| Исходный текст |
++++++

Полководец, открывая бой, не думает ни о лаврах, ни о розах, ни о толпах, —
только о бое, и меньше о победе, чем о той или иной позиции, которую нужно
взять. Радость потом — и большая. Но и большая усталость. Эту усталость свою,
по завершении вещи, я чту. Значит, было что перебороть и вещь далась не даром.
Значит, — стоило давать бой. Ту же усталость чту и в читателе. Устал от моей
вещи — значит, хорошо читал и — хорошее читал. Усталость читателя — усталость
не опустошительная, а творческая. Сотворческая.
Делает честь и читателю и мне».

++++++

| Собранные данные |
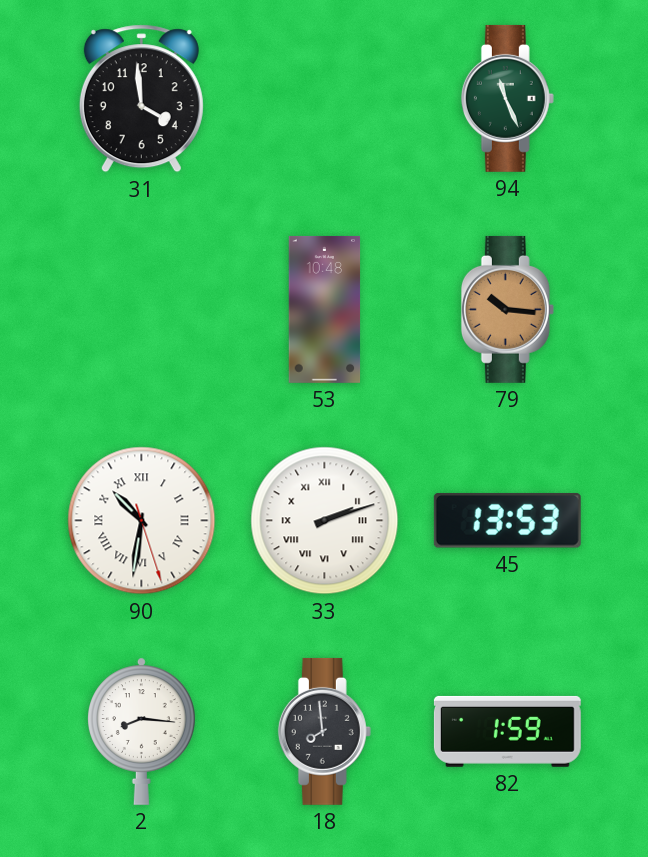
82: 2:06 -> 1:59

++++++

| Задания для работы |
**a.** Выведите без изменений фрагмент исходного текста, начиная со слов «Полководец, открывая бой, не» и заканчивая словами «а творческая. Сотворческая.».
**b.** Определите, согласуются ли с исходным текстом следующие утверждения, и подтвердите каждый ответ («да» или «нет») точной цитатой из текста: (i) полководец, открывая бой, думает прежде всего о победе; (ii) в тексте говорится о почтении к собственной усталости по завершении вещи; (iii) усталость читателя названа опустошительной.
**c.** Что, согласно исходному тексту, значит то, что читатель устал от вещи?

| Ответы к заданиям |
**a.**
Полководец, открывая бой, не думает ни о лаврах, ни о розах, ни о толпах, —
только о бое, и меньше о победе, чем о той или иной позиции, которую нужно
взять. Радость потом — и большая. Но и большая усталость. Эту усталость свою,
по завершении вещи, я чту. Значит, было что перебороть и вещь далась не даром.
Значит, — стоило давать бой. Ту же усталость чту и в читателе. Устал от моей
вещи — значит, хорошо читал и — хорошее читал. Усталость читателя — усталость
не опустошительная, а творческая. Сотворческая.

**b.**
(i) Нет: «и меньше о победе, чем о той или иной позиции, которую нужно взять».
(ii) Да: «Эту усталость свою, по завершении вещи, я чту».
(iii) Нет: «Усталость читателя — усталость не опустошительная, а творческая».

**c.** Это значит, что он хорошо читал и читал хорошее.